Even though it woke you up through and through, who knew that a 2:00 a.m. shower where you wrapped her in your embrace and rocked her under the warm stream would make you feel like you were holding the world’s greatest treasure in your arms and doing the most important job on the planet?
Even though he justifiably could have stayed in bed, who knew that a husband working alongside you, stripping and washing sheets, rinsing out nightgowns, emptying stinky receptacles and making up the bed would cause you to see with wonder-filled eyes how faithfully and humbly Christ loves the church?
Even though you were dead on your feet and aching to lay back down and call it a night, who knew that seeing your work through to completion as you sat up in bed and gently brushed the tangles out of her wet hair would make you deeply cherish and understand the Christian fruit of perseverance?
And even though you are naturally the most selfish person in the world, who knew that God would use motherhood and vomit to conform you into His image in the middle of the night as 1 Corinthians 13 sealed itself in your heart for the ones He has entrusted to your care?…
As my husband and I laid quietly in bed and slowly fell back to sleep, our clean and detangled and much-loved daughter securely hemmed in by our hearts and our bodies, I prayed and prayed that the way we tended to her that night would aid her in discovering the Way, the Truth and the Life. We tell her about it all the time…
I was blown away by how satisfying it was to put our words into action.
We love you, Rebekah Sunday, and it brings us unspeakable joy to take care of you. I never thought I would say this, but…thank you for throwing up in my hair.
~
If I speak in the tongues of men and of angels, but have not love, I am a noisy gong or a clanging cymbal. And if I have prophetic powers, and understand all mysteries and all knowledge, and if I have all faith, so as to remove mountains, but have not love, I am nothing. If I give away all I have, and if I deliver up my body to be burned, but have not love, I gain nothing.

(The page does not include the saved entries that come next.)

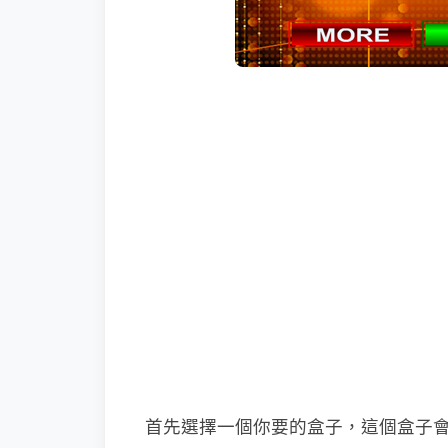
首先選擇一個你要的盒子，這個盒子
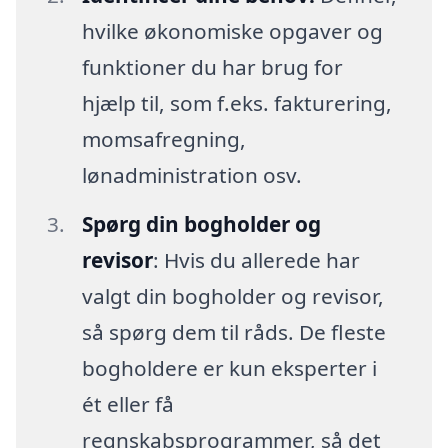
hvilke økonomiske opgaver og
funktioner du har brug for
hjælp til, som f.eks. fakturering,
momsafregning,
lønadministration osv.
Spørg din bogholder og
revisor
: Hvis du allerede har
valgt din bogholder og revisor,
så spørg dem til råds. De fleste
bogholdere er kun eksperter i
ét eller få
regnskabsprogrammer, så det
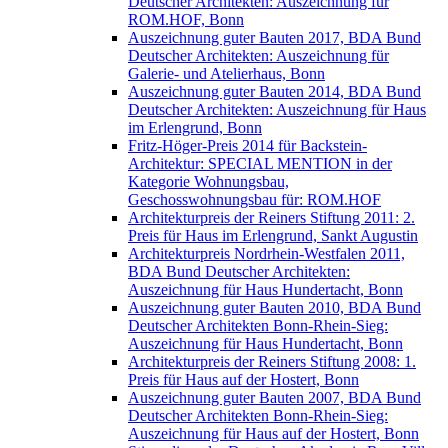
Deutscher Architekten: Auszeichnung für
ROM.HOF, Bonn
Auszeichnung guter Bauten 2017, BDA Bund
Deutscher Architekten: Auszeichnung für
Galerie- und Atelierhaus, Bonn
Auszeichnung guter Bauten 2014, BDA Bund
Deutscher Architekten: Auszeichnung für Haus
im Erlengrund, Bonn
Fritz-Höger-Preis 2014 für Backstein-
Architektur: SPECIAL MENTION in der
Kategorie Wohnungsbau,
Geschosswohnungsbau für: ROM.HOF
Architekturpreis der Reiners Stiftung 2011: 2.
Preis für Haus im Erlengrund, Sankt Augustin
Architekturpreis Nordrhein-Westfalen 2011,
BDA Bund Deutscher Architekten:
Auszeichnung für Haus Hundertacht, Bonn
Auszeichnung guter Bauten 2010, BDA Bund
Deutscher Architekten Bonn-Rhein-Sieg:
Auszeichnung für Haus Hundertacht, Bonn
Architekturpreis der Reiners Stiftung 2008: 1.
Preis für Haus auf der Hostert, Bonn
Auszeichnung guter Bauten 2007, BDA Bund
Deutscher Architekten Bonn-Rhein-Sieg:
Auszeichnung für Haus auf der Hostert, Bonn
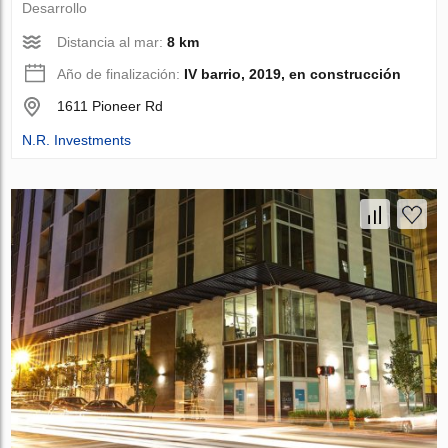
Desarrollo
Distancia al mar:
8 km
Año de finalización:
IV barrio, 2019, en construcción
1611 Pioneer Rd
N.R. Investments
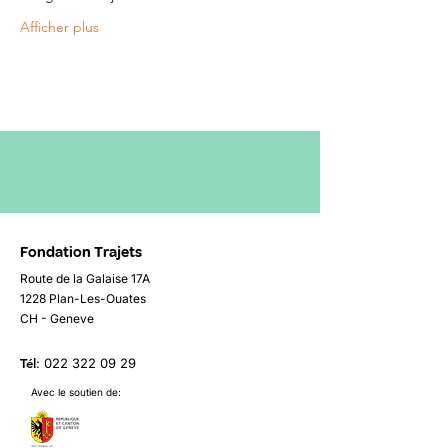
Afficher plus
Fondation Trajets
Route de la Galaise 17A
1228 Plan-Les-Ouates
CH - Geneve
Tél
:
022 322 09 29
Avec le soutien de:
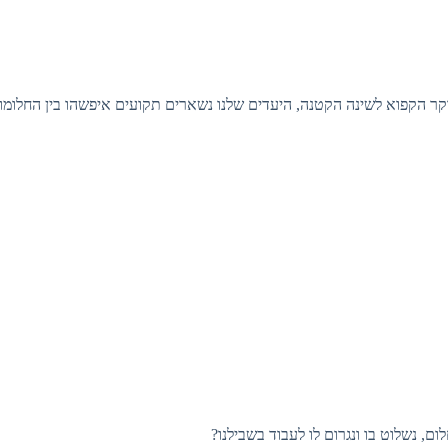
קר הקפוא לשינה הקטנה, היעדים שלנו נשארים תקועים איפשהו בין החלומו
ם, נשלוט בו ונגרום לו לעבוד בשבילנו?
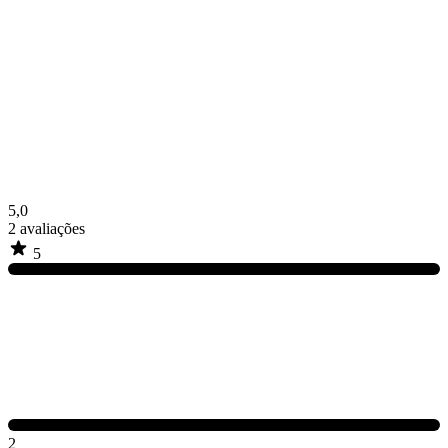
5,0
2
avaliações
5
2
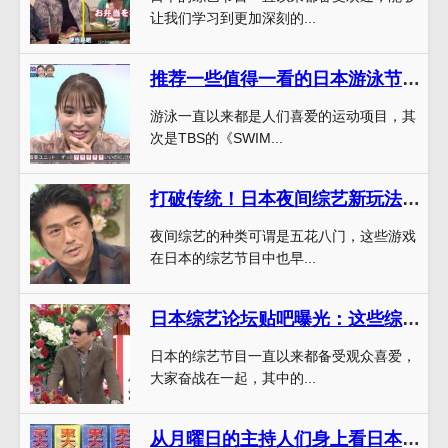
让我们学习到更加深刻的...
推荐一些值得一看的日本游泳节目栏目
游泳一直以来都是人们喜爱的运动项目，其
次是TBS的《SWIM...
打破传统！日本夜间综艺新玩法：拉下拉链竞赛
夜间综艺的种类可谓是五花八门，这些游戏
在日本的综艺节目中也早...
日本综艺论坛贴吧曝光：这些综艺节目最吸睛，不看可惜
日本的综艺节目一直以来都备受观众喜爱，
大家奋战在一起，其中的...
从月曜日的主持人们身上看日本综艺节目的不同主题和方向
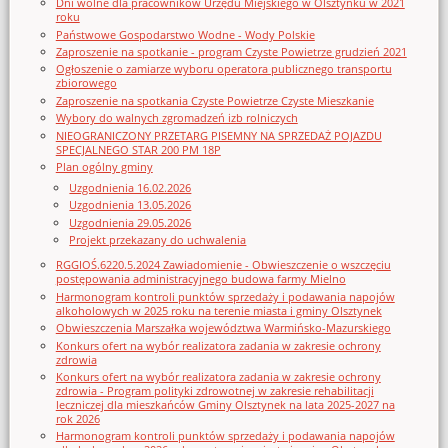
Dni wolne dla pracowników Urzędu Miejskiego w Olsztynku w 2021
roku
Państwowe Gospodarstwo Wodne - Wody Polskie
Zaproszenie na spotkanie - program Czyste Powietrze grudzień 2021
Ogłoszenie o zamiarze wyboru operatora publicznego transportu
zbiorowego
Zaproszenie na spotkania Czyste Powietrze Czyste Mieszkanie
Wybory do walnych zgromadzeń izb rolniczych
NIEOGRANICZONY PRZETARG PISEMNY NA SPRZEDAŻ POJAZDU
SPECJALNEGO STAR 200 PM 18P
Plan ogólny gminy
Uzgodnienia 16.02.2026
Uzgodnienia 13.05.2026
Uzgodnienia 29.05.2026
Projekt przekazany do uchwalenia
RGGIOŚ.6220.5.2024 Zawiadomienie - Obwieszczenie o wszczęciu
postępowania administracyjnego budowa farmy Mielno
Harmonogram kontroli punktów sprzedaży i podawania napojów
alkoholowych w 2025 roku na terenie miasta i gminy Olsztynek
Obwieszczenia Marszałka województwa Warmińsko-Mazurskiego
Konkurs ofert na wybór realizatora zadania w zakresie ochrony
zdrowia
Konkurs ofert na wybór realizatora zadania w zakresie ochrony
zdrowia - Program polityki zdrowotnej w zakresie rehabilitacji
leczniczej dla mieszkańców Gminy Olsztynek na lata 2025-2027 na
rok 2026
Harmonogram kontroli punktów sprzedaży i podawania napojów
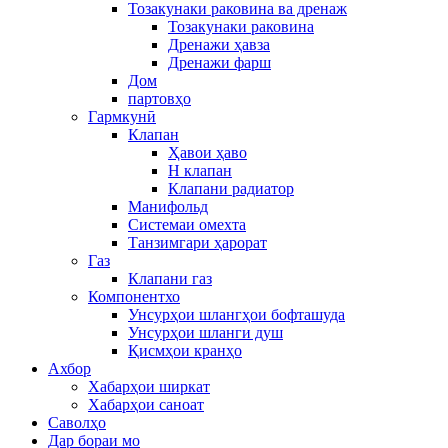
Тозакунаки раковина ва дренаж
Тозакунаки раковина
Дренажи ҳавза
Дренажи фарш
Дом
партовҳо
Гармкунӣ
Клапан
Ҳавои ҳаво
H клапан
Клапани радиатор
Манифольд
Системаи омехта
Танзимгари ҳарорат
Газ
Клапани газ
Компонентхо
Унсурҳои шлангҳои бофташуда
Унсурҳои шланги душ
Қисмҳои кранҳо
Ахбор
Хабарҳои ширкат
Хабарҳои саноат
Саволҳо
Дар бораи мо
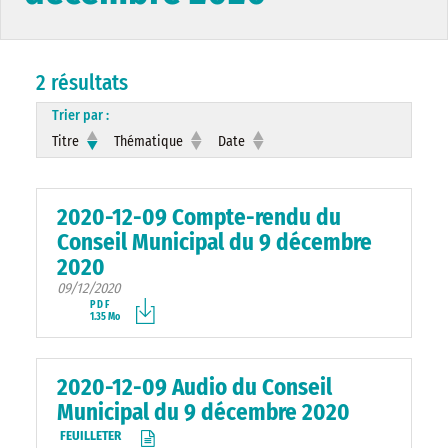
2 résultats
Trier par :
Titre
Thématique
Date
2020-12-09 Compte-rendu du
Conseil Municipal du 9 décembre
2020
09/12/2020
PDF
1.35 Mo
2020-12-09 Audio du Conseil
Municipal du 9 décembre 2020
FEUILLETER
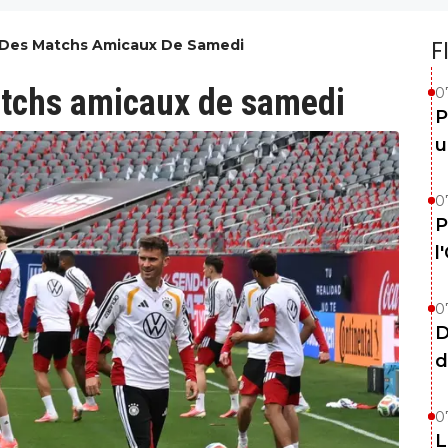
Des Matchs Amicaux De Samedi
F
tchs amicaux de samedi
0
P
u
0
P
l
0
D
d
0
L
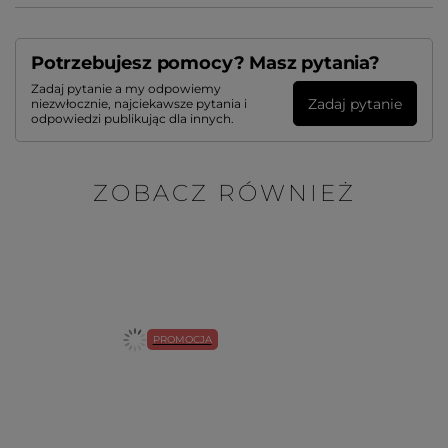
Potrzebujesz pomocy? Masz pytania?
Zadaj pytanie a my odpowiemy
Zadaj pytanie
niezwłocznie, najciekawsze pytania i
odpowiedzi publikując dla innych.
ZOBACZ RÓWNIEŻ
PROMOCJA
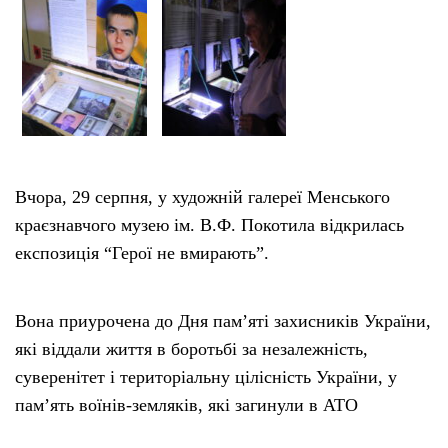
Тендери
Довідник
Контакти
Вчора, 29 серпня, у художній галереї Менського
Рекламні прайси
краєзнавчого музею ім. В.Ф. Покотила відкрилась
експозиція “Герої не вмирають”.
Підтримати «місцевих»
Вона приурочена до Дня пам’яті захисників України,
Редакційна політика
які віддали життя в боротьбі за незалежність,
суверенітет і територіальну цілісність України, у
Етичний кодекс
пам’ять воїнів-земляків, які загинули в АТО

Love is patient and kind; love does not envy or boast; it is not arrogant or rude. It does not insist on its own way; it is not irritable or resentful; it does not rejoice at wrongdoing, but rejoices with the truth. Love bears all things, believes all things, hopes all things, endures all things.
Love never ends. As for prophecies, they will pass away; as for tongues, they will cease; as for knowledge, it will pass away. For we know in part and we prophesy in part, but when the perfect comes, the partial will pass away. When I was a child, I spoke like a child, I thought like a child, I reasoned like a child. When I became a man, I gave up childish ways. For now we see in a mirror dimly, but then face to face. Now I know in part; then I shall know fully, even as I have been fully known.
So now faith, hope, and love abide, these three; but the greatest of these is love.